-- Records supplied --
──────────
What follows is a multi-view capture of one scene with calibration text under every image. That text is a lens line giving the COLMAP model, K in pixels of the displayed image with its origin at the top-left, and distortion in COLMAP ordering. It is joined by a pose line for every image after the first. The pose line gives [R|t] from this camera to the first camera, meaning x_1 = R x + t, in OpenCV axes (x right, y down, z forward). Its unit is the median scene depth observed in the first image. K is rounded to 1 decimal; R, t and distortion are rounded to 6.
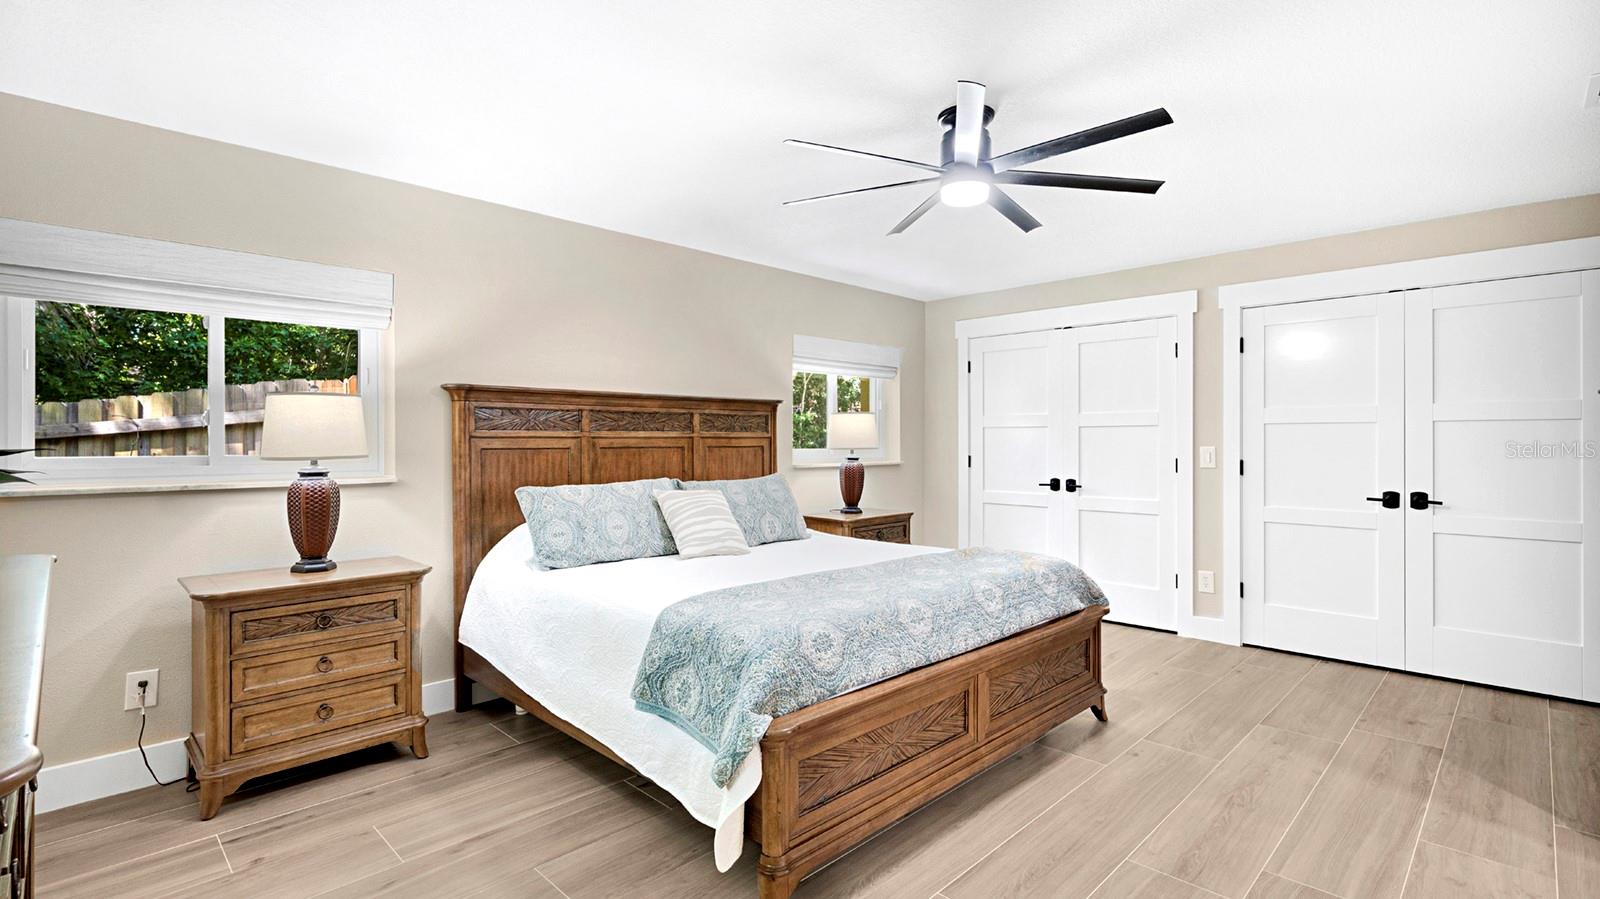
lens RADIAL K [[737.7, 0, 799.4], [0, 737.7, 443.9], [0, 0, 1]] dist [-0.002927, 0.003509]
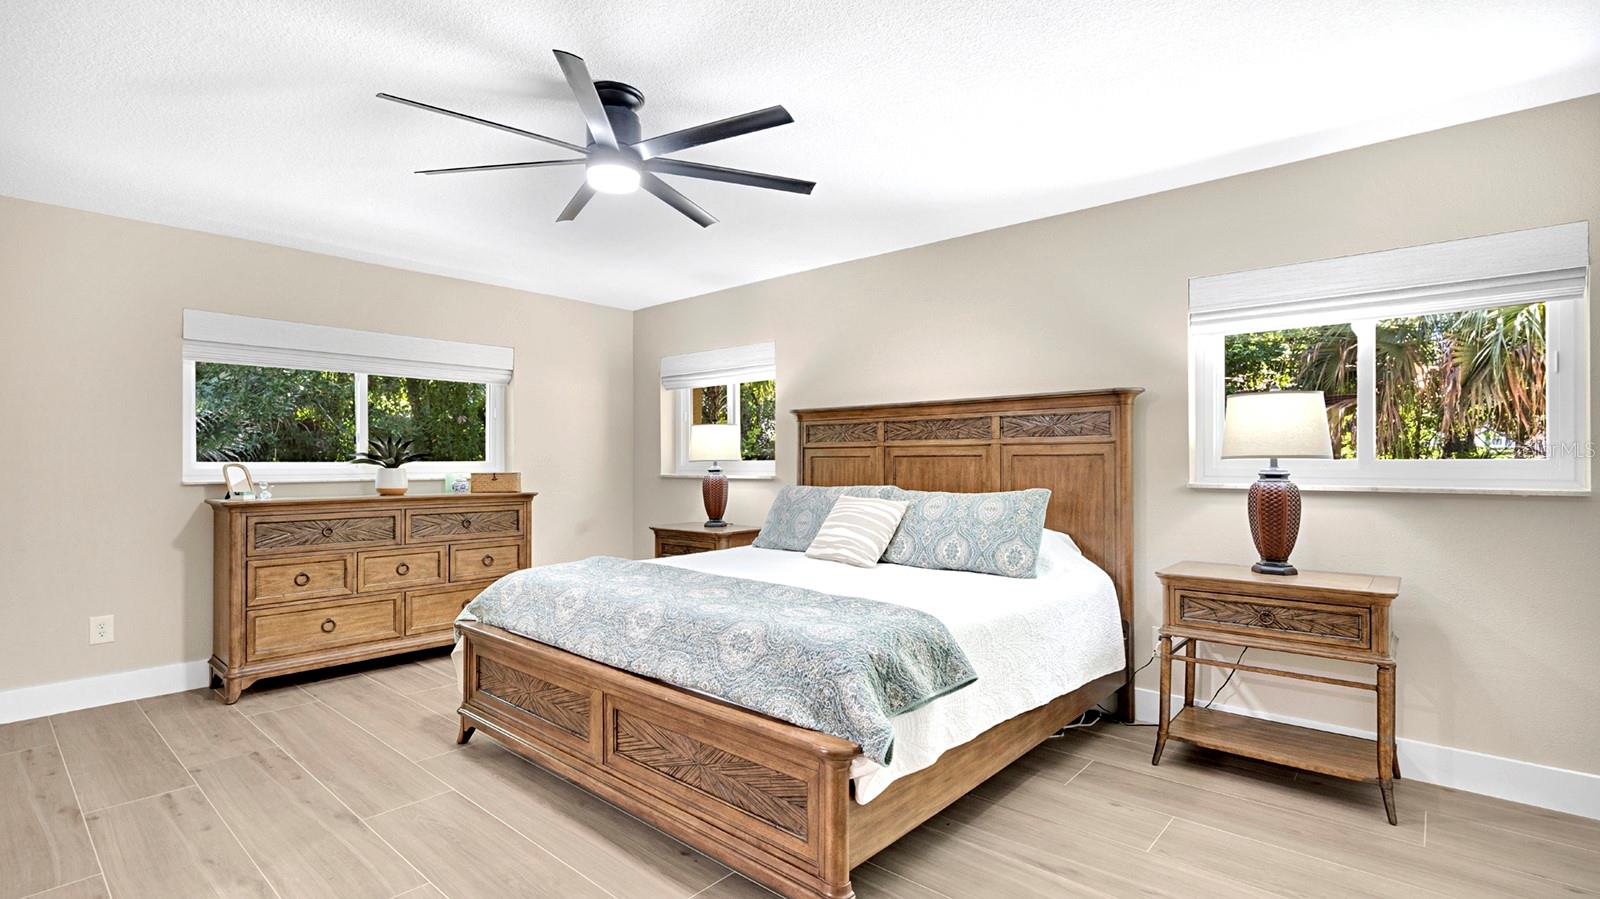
lens RADIAL K [[737.7, 0, 808.9], [0, 737.7, 464.6], [0, 0, 1]] dist [-0.002927, 0.003509]
pose [[0.075711, 0.018740, -0.996954, 0.889183], [0.009709, 0.999762, 0.019530, -0.004879], [0.997083, -0.011158, 0.075511, 0.877200]]
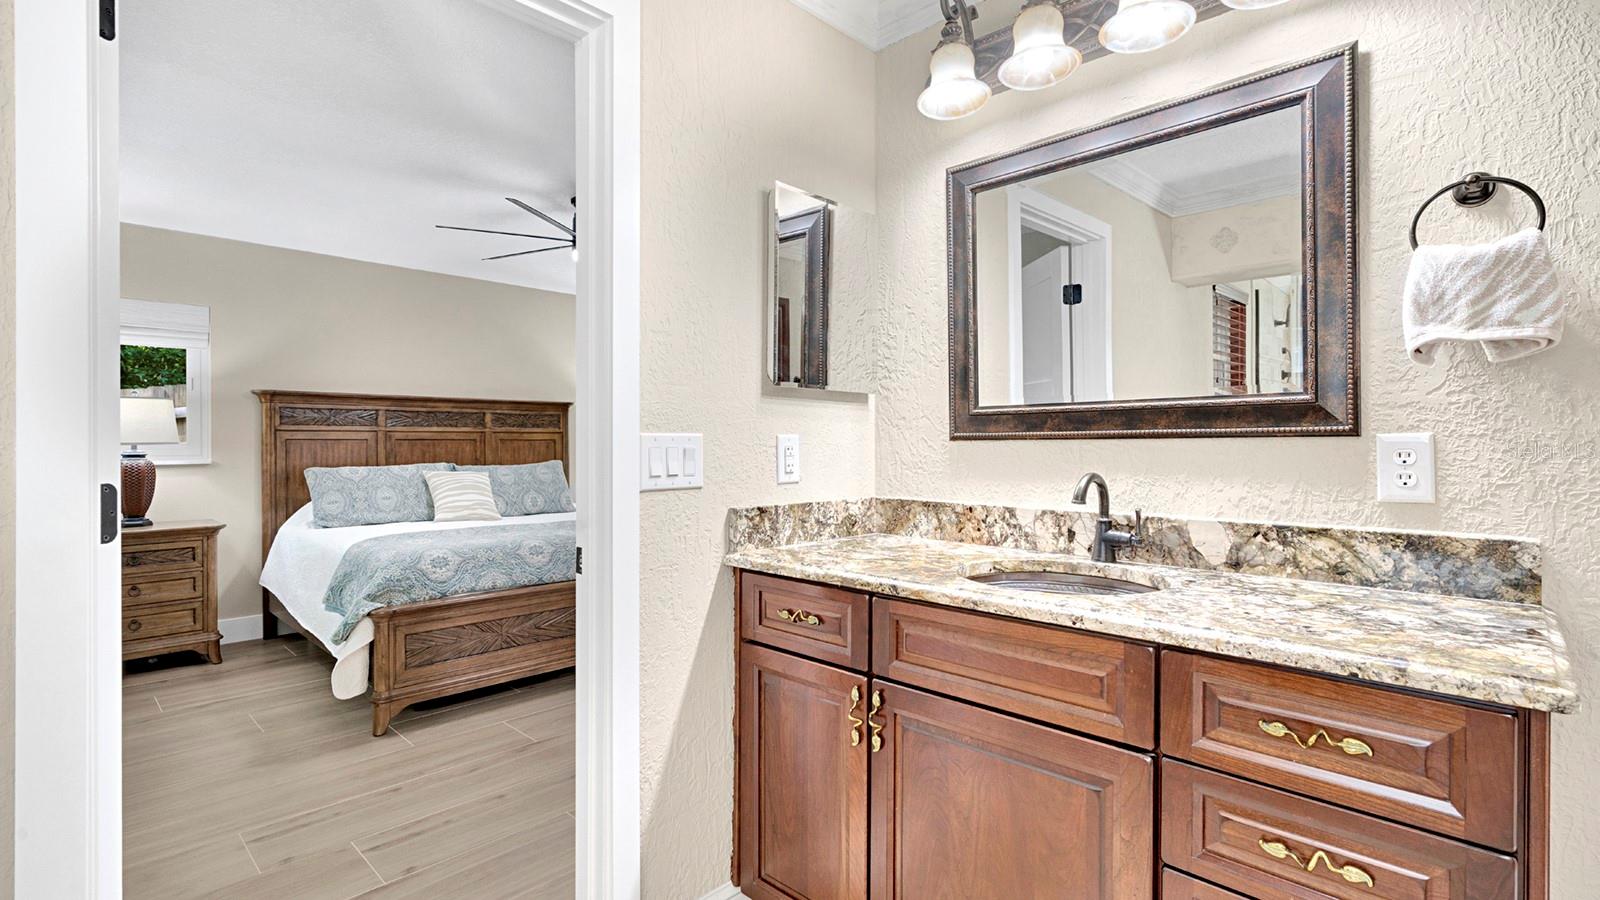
lens RADIAL K [[737.7, 0, 794.4], [0, 737.7, 441.6], [0, 0, 1]] dist [-0.002927, 0.003509]
pose [[0.999843, 0.000211, 0.017726, 0.440379], [-0.000122, 0.999988, -0.004996, 0.017014], [-0.017726, 0.004993, 0.999830, -0.318838]]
──────────
-- Aim of the exercise --
Return every record exactly, minus the pictures.

-- Response to the task --
What follows is a multi-view capture of one scene with calibration text under every image. That text is a lens line giving the COLMAP model, K in pixels of the displayed image with its origin at the top-left, and distortion in COLMAP ordering. It is joined by a pose line for every image after the first. The pose line gives [R|t] from this camera to the first camera, meaning x_1 = R x + t, in OpenCV axes (x right, y down, z forward). Its unit is the median scene depth observed in the first image. K is rounded to 1 decimal; R, t and distortion are rounded to 6.
lens RADIAL K [[737.7, 0, 799.4], [0, 737.7, 443.9], [0, 0, 1]] dist [-0.002927, 0.003509]
lens RADIAL K [[737.7, 0, 808.9], [0, 737.7, 464.6], [0, 0, 1]] dist [-0.002927, 0.003509]
pose [[0.075711, 0.018740, -0.996954, 0.889183], [0.009709, 0.999762, 0.019530, -0.004879], [0.997083, -0.011158, 0.075511, 0.877200]]
lens RADIAL K [[737.7, 0, 794.4], [0, 737.7, 441.6], [0, 0, 1]] dist [-0.002927, 0.003509]
pose [[0.999843, 0.000211, 0.017726, 0.440379], [-0.000122, 0.999988, -0.004996, 0.017014], [-0.017726, 0.004993, 0.999830, -0.318838]]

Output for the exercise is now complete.